### SUPPLIED PASSAGE
┄┄┄┄┄┄
In [41]:
#Problem: Parse the title and body of the websites Brookings and NYTimes!

In [42]:
#Enumerate the getter functions!
import requests
from bs4 import BeautifulSoup


def getPage(url):
    req = requests.get(url)
    return BeautifulSoup(req.text, 'html.parser')

def getTextOfFirstTagMatchedInSoup(searchPattern, bs, property = "tag"):
    try:
        title = bs.find(**searchPattern).text
    except AttributeError as e:
        print(f"An attempt was made to access the text of the assumed to be {property}, None was accessed.")
        return ''
    return title

def getTextOfSecondTagMatchedInSoup(searchPattern, bs, property = "tag"):
    try:
        titles = bs.find_all(**searchPattern)
        title = titles[0].text
    except IndexError as e:
        print(f"The title tags can be indexed atmost by {len(titles)-1}, current index is {1}!")
        return ''
    except AttributeError as e:
        print(f"An attempt was made to access the text of the assumed to be {property}, None was accessed.")
        return ''
    return title

In [43]:
#Enumerate the classes to be used!
┄┄┄┄┄┄
### STORED DATA
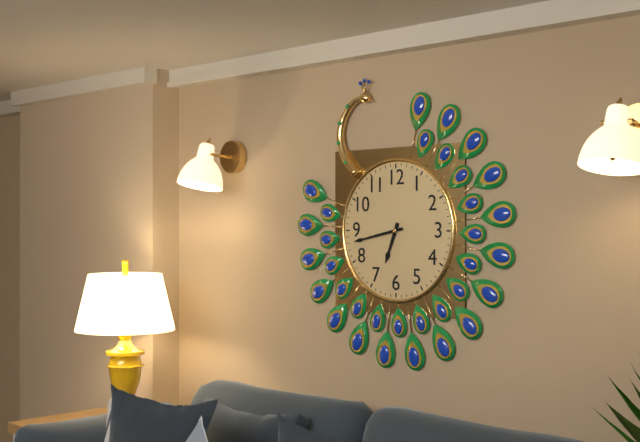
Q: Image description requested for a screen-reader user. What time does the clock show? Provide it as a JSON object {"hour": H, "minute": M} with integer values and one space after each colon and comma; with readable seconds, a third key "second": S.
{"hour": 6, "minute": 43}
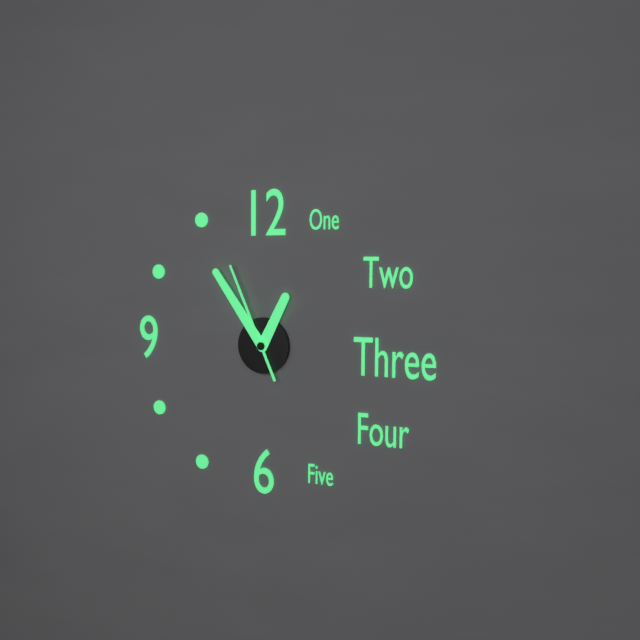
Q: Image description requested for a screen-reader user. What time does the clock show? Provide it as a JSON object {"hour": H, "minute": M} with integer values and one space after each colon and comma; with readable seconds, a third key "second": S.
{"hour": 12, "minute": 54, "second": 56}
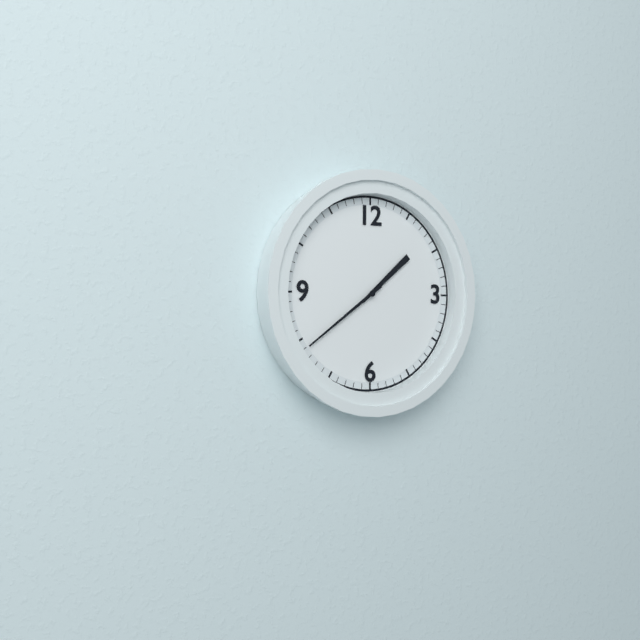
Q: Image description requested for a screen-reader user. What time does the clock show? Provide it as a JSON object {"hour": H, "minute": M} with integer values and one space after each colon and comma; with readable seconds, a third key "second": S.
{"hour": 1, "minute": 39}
┄┄┄┄┄┄
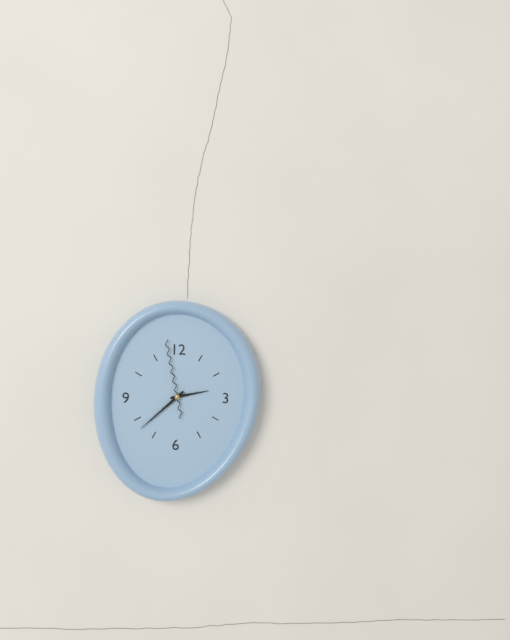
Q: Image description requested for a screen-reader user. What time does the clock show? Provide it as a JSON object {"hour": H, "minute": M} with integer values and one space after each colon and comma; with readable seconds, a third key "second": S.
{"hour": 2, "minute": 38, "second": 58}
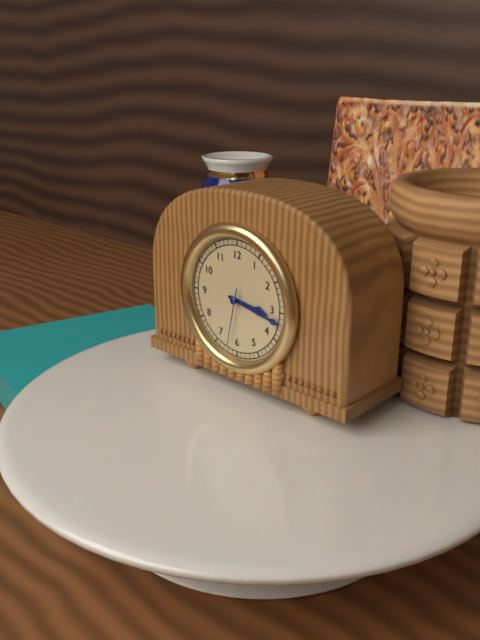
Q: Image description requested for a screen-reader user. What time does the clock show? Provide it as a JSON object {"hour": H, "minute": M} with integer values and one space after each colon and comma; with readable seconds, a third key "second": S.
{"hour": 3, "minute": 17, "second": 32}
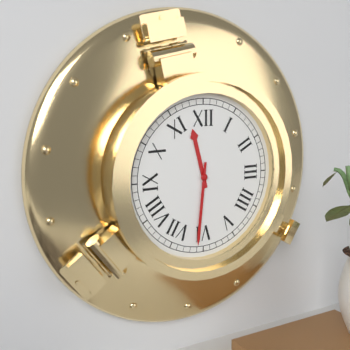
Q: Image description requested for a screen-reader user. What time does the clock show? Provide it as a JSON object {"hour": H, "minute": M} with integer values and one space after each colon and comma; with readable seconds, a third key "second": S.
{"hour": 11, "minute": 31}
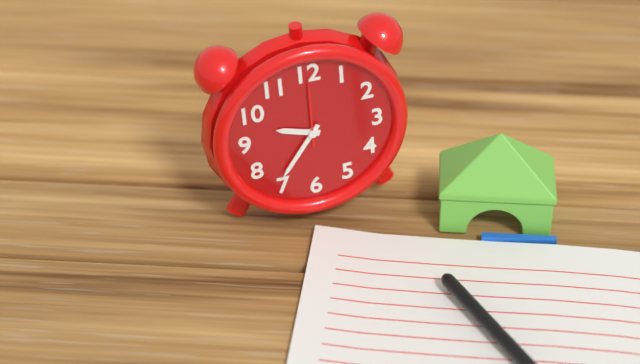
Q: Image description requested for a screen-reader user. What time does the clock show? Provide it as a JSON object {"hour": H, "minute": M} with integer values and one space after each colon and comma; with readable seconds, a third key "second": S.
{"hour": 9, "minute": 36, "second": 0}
┄┄┄┄┄┄
### WORK TO BE COMPLETED
Which two websites does the notebook's stated problem say to parse? Use only the notebook text for this, not the entries.

### TASK ANSWER
Brookings and NYTimes.